DATA SECTION:
____________________

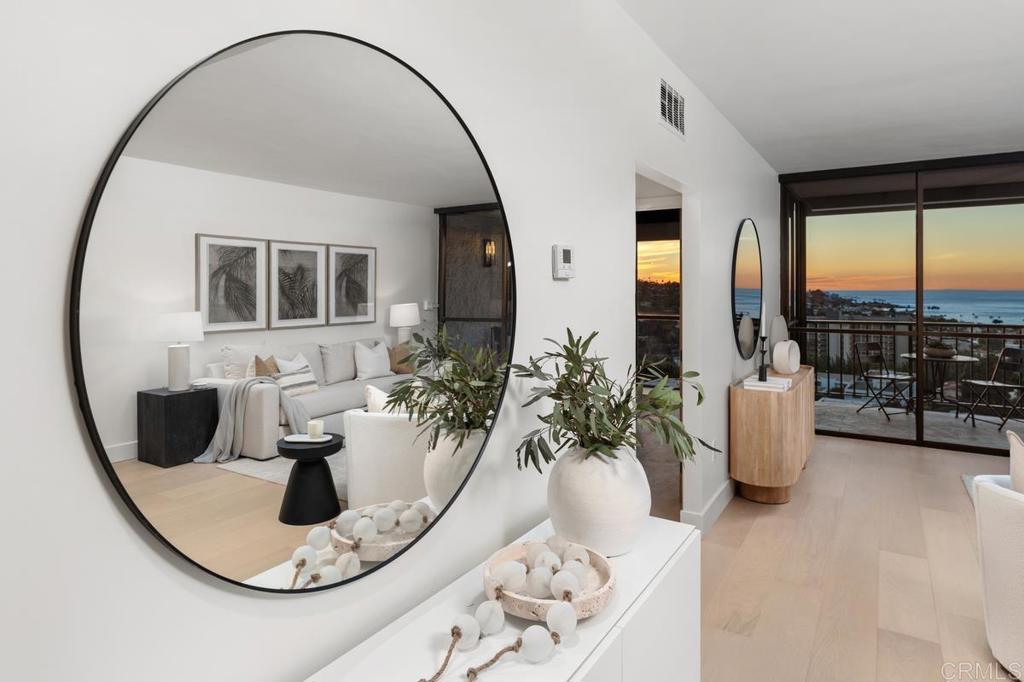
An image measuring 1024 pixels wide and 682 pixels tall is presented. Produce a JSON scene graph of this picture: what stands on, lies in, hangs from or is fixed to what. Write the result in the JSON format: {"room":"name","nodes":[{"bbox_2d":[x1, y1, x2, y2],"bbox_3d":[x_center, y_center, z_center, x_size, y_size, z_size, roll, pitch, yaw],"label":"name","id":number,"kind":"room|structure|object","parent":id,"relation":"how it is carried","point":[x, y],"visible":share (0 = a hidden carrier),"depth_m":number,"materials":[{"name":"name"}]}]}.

____________________

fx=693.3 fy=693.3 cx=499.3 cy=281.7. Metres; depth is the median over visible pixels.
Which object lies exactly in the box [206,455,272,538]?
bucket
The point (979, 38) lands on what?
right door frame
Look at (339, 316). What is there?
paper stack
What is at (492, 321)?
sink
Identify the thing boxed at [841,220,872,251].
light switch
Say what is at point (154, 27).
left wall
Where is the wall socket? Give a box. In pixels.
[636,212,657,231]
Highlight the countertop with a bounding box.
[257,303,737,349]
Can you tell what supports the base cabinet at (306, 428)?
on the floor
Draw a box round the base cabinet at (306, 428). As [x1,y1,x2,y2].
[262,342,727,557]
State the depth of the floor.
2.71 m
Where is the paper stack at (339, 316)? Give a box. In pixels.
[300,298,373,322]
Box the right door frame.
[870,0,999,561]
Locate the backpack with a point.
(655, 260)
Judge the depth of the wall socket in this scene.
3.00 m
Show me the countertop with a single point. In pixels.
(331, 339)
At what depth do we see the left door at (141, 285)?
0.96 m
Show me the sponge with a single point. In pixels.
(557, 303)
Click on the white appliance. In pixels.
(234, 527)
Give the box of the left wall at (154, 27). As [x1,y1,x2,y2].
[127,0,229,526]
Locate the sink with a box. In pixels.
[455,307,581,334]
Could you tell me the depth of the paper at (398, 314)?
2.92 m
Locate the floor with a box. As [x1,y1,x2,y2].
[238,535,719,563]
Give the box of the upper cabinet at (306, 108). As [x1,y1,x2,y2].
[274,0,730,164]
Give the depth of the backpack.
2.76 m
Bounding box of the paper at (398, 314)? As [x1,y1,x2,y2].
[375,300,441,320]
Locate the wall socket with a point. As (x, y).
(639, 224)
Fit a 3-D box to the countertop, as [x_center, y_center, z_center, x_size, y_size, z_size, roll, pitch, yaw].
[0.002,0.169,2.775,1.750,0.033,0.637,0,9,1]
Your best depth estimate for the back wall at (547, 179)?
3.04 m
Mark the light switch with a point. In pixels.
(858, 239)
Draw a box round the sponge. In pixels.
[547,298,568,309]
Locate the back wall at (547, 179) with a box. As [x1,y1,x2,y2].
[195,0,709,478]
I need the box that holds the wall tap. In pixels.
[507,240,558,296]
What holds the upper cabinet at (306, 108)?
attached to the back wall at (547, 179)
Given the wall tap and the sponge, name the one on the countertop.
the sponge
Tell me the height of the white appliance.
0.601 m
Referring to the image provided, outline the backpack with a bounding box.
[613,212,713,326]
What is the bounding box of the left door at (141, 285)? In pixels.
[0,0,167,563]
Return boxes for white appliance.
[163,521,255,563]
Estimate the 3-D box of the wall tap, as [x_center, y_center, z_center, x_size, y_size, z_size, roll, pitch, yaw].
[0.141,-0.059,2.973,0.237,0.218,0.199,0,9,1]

____________________

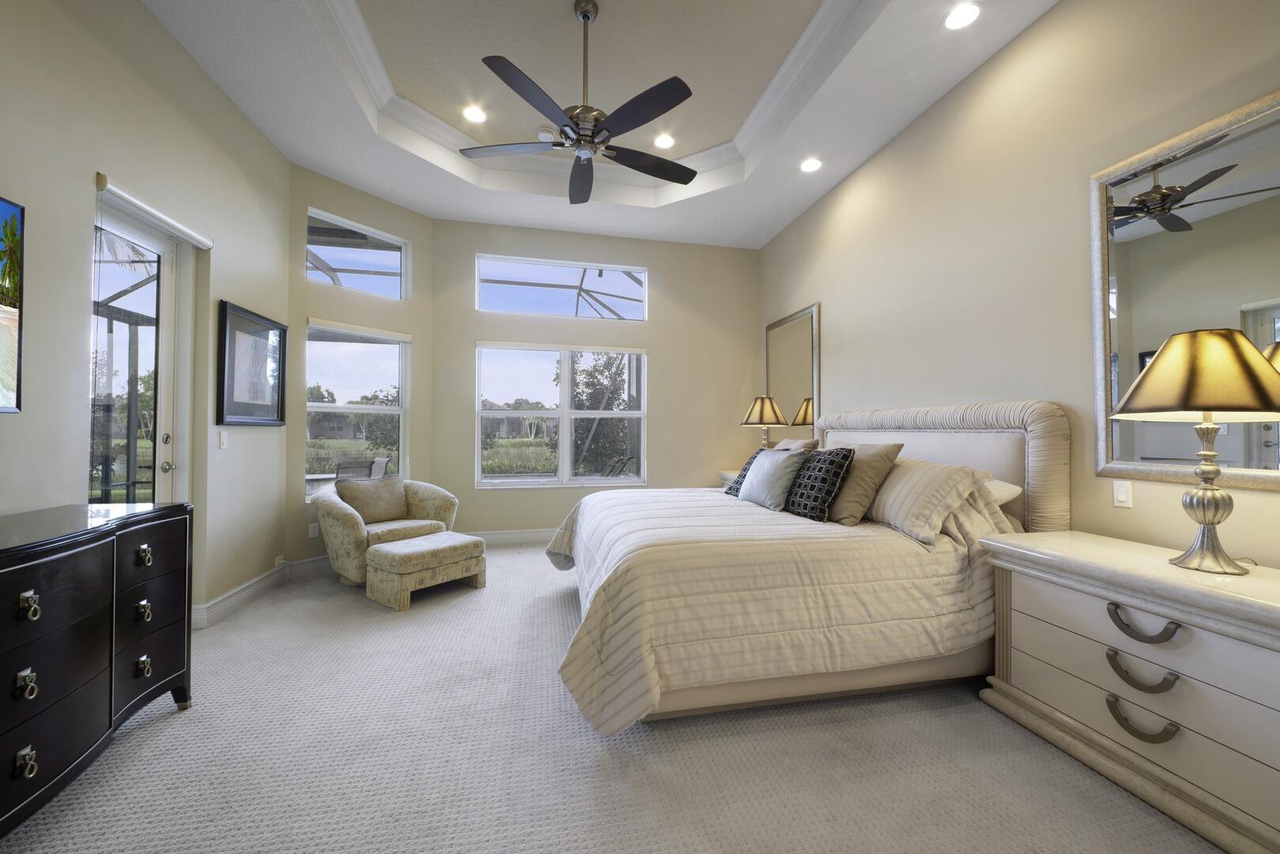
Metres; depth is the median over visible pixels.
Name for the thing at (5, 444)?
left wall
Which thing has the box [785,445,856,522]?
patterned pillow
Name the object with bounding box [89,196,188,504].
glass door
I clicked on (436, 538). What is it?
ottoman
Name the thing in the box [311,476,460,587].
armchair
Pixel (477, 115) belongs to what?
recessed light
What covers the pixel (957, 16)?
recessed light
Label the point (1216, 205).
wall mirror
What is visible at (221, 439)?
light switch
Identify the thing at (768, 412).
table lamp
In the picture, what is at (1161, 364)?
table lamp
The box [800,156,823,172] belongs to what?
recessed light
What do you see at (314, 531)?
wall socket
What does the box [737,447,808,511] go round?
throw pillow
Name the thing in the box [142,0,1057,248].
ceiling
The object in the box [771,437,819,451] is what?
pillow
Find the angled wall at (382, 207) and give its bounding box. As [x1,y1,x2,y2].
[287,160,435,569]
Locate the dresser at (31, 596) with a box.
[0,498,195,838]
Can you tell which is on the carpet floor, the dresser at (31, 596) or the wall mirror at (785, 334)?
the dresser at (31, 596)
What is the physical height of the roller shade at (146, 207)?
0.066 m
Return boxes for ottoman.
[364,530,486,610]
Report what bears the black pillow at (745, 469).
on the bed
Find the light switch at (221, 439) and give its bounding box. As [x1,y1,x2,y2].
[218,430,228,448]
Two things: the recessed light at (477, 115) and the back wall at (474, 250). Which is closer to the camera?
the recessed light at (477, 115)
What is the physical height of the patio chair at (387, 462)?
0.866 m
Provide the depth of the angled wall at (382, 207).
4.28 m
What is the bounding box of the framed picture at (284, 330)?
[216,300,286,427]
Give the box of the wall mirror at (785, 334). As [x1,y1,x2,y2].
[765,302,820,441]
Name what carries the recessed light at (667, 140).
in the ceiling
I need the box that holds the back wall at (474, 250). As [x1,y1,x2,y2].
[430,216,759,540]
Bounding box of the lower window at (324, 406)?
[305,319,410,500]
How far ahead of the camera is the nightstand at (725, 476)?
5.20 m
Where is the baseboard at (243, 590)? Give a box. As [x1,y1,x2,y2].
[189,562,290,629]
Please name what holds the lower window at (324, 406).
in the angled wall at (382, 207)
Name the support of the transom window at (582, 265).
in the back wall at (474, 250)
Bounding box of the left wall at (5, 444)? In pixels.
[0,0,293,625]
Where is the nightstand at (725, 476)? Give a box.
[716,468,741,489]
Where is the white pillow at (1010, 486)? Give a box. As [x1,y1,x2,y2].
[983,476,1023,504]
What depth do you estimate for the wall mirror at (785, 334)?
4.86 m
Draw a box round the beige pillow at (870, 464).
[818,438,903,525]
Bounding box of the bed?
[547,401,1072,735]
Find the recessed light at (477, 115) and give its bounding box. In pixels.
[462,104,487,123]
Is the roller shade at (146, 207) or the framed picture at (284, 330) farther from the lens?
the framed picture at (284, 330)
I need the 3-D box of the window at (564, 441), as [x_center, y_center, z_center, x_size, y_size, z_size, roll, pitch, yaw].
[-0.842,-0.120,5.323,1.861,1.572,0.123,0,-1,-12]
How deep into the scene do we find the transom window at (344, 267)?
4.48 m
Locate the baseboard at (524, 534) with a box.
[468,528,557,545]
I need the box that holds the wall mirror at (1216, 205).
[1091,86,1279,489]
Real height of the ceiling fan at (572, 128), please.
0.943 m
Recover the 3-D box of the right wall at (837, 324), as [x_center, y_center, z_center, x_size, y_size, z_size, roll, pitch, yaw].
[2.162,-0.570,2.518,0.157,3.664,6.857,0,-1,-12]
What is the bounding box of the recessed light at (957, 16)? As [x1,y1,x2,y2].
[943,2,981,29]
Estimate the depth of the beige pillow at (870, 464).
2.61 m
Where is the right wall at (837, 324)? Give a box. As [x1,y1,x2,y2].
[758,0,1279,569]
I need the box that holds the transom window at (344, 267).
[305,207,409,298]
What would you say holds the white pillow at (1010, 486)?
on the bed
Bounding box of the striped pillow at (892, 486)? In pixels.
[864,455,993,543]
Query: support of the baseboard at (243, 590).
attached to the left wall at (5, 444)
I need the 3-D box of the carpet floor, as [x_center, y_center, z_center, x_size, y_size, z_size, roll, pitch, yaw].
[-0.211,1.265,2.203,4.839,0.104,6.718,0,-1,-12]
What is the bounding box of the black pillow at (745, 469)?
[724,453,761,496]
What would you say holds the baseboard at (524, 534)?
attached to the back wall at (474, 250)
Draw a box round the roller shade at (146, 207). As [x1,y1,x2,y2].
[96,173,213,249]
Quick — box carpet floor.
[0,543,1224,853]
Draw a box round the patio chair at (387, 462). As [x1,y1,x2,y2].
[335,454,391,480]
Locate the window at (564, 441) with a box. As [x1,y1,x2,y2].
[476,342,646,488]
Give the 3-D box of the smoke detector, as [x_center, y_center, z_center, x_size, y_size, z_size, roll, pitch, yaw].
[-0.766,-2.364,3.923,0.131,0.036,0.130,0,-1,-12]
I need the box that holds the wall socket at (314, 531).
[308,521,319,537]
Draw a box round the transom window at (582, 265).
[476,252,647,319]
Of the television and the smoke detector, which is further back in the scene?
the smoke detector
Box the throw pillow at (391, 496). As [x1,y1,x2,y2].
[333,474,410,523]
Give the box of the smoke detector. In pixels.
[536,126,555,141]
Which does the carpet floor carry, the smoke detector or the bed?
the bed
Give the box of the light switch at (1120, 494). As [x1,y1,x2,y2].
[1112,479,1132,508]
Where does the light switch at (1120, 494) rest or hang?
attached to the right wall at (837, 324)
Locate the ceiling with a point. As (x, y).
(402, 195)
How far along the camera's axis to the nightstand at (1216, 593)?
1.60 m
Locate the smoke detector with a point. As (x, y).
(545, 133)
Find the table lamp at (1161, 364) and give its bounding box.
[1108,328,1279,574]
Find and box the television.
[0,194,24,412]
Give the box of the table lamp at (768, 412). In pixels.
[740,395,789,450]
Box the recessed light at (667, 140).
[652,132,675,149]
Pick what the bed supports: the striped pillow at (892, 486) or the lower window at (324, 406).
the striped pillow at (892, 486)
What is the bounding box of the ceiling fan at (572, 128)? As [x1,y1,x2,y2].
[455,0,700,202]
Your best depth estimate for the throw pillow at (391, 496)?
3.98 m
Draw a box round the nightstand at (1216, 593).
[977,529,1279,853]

____________________

WHAT THE TASK ASKS:
When a line in the data above contains the string "median", copy that line.

TASK RESULT:
fx=693.3 fy=693.3 cx=499.3 cy=281.7. Metres; depth is the median over visible pixels.
Metres; depth is the median over visible pixels.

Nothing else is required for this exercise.